Privacy and markets

Nanette Perez of ALA’s Office for Intellectual Freedom sent out a link to this AOL study on web users’ behavior and statements regarding data privacy. The study finds, unsurprisingly, that most web users say they highly value privacy online but routinely give it up in exchange for convenience or small rewards.

This study illustrates a problem that libertarians pose all the time, and one which deserves an articulate answer. If people say they want one thing but show they want another by their behavior in the marketplace, does that mean we should ignore their expressed values and let the market make our decisions as a society? For example, if people say they don’t want to support sweatshops but keep buying cheap clothes at Target, a libertarian might say, don’t their decisions in the marketplace show their real priorities?

This is why critics call free-market policy directions a “race to the bottom.” People are complex and multilayered. We tend to be at our worst when faced with temptation, which is what we’re asking for when we don’t use democracy to turn our values into regulatory policies. We want free choice, but we recognize that all choices are made in a certain environment and under certain conditions. We want to shape our environment in order to help us make the choices that on reflection we want to make.

I’m with the subjects in this study who want more privacy online but routinely give it up in exchange for the web-based services that I have come to expect as normal. I don’t want to give up these services in exchange for my privacy. I would prefer to regulate industry properly so that my privacy is protected prior to my web transactions. Free-marketers who think that people’s economic decisions reflect their real values are ignoring the complexity of the human psyche. Choices are shaped by the conditions under which they are made, and people want the ability to shape those conditions based on their values. Clarifying our values requires time for reflection that is not usually available at the moment of market transactions, a moment when the value that is immediately present is the good or service and the way it is marketed. If the conditions under which we make economic choices are part of a public market, then the policies we set in order to control those conditions are necessarily social and shared.

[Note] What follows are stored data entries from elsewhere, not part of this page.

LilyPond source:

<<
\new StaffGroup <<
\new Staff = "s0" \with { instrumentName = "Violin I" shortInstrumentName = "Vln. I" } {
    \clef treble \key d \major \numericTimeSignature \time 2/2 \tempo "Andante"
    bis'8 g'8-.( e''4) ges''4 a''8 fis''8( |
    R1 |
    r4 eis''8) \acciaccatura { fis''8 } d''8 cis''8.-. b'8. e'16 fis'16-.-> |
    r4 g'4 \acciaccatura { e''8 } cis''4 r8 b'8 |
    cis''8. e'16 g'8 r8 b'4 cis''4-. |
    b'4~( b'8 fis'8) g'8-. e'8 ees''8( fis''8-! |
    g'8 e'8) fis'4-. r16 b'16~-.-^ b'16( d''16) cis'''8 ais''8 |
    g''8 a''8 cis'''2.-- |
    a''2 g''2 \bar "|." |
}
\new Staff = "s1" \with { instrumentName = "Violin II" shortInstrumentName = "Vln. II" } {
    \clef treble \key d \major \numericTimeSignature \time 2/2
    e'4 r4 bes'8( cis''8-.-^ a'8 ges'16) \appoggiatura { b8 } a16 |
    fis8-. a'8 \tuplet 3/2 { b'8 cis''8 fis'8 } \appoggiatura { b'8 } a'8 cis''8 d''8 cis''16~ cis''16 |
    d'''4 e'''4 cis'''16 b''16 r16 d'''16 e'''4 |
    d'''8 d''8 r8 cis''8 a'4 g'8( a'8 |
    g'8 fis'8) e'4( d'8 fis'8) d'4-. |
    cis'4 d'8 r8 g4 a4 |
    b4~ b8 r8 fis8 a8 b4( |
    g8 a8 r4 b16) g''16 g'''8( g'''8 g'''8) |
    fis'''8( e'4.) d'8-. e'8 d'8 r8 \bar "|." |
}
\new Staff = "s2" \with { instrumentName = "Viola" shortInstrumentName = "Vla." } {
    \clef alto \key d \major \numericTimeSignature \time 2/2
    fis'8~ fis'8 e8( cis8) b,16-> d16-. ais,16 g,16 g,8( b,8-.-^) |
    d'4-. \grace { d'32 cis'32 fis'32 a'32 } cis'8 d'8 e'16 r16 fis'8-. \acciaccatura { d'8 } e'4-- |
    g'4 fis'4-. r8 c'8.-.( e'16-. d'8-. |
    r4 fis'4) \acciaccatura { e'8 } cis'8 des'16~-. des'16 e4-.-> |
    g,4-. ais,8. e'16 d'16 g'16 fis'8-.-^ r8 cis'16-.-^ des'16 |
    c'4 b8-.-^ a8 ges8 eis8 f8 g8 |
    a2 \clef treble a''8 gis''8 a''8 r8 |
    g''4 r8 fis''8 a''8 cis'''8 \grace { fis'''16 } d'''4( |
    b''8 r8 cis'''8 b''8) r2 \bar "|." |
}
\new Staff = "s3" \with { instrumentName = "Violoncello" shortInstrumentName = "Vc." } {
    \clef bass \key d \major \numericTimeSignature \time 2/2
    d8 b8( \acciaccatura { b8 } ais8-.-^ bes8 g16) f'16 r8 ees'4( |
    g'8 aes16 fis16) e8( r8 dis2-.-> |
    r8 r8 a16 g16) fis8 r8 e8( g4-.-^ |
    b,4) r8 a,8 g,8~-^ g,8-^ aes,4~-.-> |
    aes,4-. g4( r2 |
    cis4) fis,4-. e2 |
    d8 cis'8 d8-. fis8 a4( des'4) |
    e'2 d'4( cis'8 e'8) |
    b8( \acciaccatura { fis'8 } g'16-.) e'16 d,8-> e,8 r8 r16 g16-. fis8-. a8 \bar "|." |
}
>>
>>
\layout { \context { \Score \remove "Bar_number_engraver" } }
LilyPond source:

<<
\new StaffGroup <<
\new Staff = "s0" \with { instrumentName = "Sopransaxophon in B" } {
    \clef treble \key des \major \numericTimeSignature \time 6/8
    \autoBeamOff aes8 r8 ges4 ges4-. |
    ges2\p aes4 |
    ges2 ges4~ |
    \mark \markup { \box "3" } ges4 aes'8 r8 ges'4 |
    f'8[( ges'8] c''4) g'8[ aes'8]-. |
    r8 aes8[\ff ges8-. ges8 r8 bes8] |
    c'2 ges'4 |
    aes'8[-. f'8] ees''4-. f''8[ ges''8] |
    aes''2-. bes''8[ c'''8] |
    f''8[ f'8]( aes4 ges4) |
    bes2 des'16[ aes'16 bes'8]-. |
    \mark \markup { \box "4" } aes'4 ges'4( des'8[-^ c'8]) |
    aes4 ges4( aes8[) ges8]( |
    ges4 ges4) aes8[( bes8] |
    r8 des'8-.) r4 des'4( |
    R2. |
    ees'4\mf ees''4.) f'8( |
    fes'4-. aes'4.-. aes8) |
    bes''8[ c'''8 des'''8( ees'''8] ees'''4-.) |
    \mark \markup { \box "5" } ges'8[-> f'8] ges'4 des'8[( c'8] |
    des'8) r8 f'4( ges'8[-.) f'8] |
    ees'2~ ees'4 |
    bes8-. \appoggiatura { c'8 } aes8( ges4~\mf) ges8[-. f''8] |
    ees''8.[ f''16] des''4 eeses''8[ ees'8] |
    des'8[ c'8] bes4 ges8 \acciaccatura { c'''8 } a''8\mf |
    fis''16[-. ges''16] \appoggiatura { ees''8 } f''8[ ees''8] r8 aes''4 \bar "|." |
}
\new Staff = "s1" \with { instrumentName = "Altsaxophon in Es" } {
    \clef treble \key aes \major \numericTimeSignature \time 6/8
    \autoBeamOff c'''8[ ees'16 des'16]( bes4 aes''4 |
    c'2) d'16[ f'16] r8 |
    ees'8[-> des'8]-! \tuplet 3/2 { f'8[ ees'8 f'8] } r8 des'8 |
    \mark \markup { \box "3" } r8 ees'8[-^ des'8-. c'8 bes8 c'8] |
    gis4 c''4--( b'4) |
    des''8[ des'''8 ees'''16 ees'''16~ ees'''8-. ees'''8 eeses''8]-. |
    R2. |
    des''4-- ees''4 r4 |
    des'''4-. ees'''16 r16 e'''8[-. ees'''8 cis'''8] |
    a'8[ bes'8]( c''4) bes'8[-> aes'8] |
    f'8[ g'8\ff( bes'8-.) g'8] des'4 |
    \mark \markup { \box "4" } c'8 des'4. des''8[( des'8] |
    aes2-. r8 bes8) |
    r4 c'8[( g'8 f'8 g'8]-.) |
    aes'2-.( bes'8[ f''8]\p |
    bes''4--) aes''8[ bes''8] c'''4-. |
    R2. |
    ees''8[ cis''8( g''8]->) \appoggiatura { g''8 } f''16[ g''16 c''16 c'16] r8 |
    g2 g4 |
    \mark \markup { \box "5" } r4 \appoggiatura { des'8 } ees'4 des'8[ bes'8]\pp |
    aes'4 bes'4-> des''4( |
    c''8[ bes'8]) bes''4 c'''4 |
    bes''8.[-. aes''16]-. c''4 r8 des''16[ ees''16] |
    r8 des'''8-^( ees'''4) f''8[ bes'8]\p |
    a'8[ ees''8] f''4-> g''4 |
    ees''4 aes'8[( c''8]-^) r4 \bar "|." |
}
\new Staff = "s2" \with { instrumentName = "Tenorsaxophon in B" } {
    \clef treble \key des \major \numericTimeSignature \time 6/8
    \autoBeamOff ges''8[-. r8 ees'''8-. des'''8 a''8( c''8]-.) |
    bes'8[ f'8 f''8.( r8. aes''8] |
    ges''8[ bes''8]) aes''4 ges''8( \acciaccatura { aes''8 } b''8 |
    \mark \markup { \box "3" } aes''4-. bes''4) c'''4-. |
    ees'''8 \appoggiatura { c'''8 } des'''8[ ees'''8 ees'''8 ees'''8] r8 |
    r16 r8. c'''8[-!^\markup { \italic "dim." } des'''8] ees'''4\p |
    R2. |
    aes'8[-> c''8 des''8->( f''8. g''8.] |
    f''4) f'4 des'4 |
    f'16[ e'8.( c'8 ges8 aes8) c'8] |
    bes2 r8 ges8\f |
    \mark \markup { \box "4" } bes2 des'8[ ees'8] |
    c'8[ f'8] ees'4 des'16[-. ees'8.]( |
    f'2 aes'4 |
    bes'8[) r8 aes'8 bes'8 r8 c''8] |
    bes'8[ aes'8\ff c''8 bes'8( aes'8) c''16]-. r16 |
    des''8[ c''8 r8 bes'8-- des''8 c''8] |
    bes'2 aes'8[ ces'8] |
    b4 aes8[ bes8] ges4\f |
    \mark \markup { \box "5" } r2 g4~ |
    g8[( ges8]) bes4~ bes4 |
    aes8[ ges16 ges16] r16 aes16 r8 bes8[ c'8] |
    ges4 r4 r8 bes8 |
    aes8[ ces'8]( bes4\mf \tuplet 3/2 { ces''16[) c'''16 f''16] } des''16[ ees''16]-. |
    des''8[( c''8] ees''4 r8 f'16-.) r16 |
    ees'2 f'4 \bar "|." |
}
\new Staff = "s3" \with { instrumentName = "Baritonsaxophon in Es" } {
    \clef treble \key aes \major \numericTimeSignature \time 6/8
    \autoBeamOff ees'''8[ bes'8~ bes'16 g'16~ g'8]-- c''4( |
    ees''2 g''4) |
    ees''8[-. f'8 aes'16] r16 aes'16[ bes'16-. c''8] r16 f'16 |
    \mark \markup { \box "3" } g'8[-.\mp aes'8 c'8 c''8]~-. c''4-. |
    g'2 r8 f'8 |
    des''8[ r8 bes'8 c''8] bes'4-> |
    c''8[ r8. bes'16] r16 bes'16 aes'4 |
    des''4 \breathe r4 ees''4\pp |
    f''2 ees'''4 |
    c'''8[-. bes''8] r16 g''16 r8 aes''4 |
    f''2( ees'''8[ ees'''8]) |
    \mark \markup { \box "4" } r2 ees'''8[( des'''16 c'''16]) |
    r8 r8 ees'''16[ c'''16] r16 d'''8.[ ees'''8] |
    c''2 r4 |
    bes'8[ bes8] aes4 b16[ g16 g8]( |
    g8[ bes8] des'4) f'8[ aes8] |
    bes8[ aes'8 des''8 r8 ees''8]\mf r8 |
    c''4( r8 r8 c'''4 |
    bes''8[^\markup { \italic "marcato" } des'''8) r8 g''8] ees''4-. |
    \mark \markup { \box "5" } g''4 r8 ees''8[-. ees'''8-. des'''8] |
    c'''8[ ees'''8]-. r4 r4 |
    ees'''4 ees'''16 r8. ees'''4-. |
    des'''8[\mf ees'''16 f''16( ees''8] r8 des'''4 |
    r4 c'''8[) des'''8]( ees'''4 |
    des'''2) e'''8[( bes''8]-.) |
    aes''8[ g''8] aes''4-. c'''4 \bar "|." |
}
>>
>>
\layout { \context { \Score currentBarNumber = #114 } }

So there’s my rebuttal to the libertarians out there, whose party is over right about now…

One comment on “Privacy and markets

  1. People generally believe that their privacy SHOULD be protected, but they also realize that it ISN’T protected. Given that it isn’t protected, they’re not so resistant to giving out some private information for some gain. It’s simply realism. Many would agree with your preference prefer to regulate the industry “properly” to protect your privacy. Yet effective rules that protect privacy are extremely difficult to design, let alone implement.

    I don’t think that the free-market “race to the bottom” refers to the public’s compromise of principles for gain. Rather I think it’s a description of what happens to free markets in the absence of regulation. If free markets are free to lie, cheat, pollute, use child labor, intimidate unions, etc., they will. In fact, they will race each other to see who can exploit the most the fastest.

    You observe that “clarifying our values requires time for reflection.” That’s true, but it doesn’t follow that giving more time for reflection will result in a resolution of the apparent conflict you mention.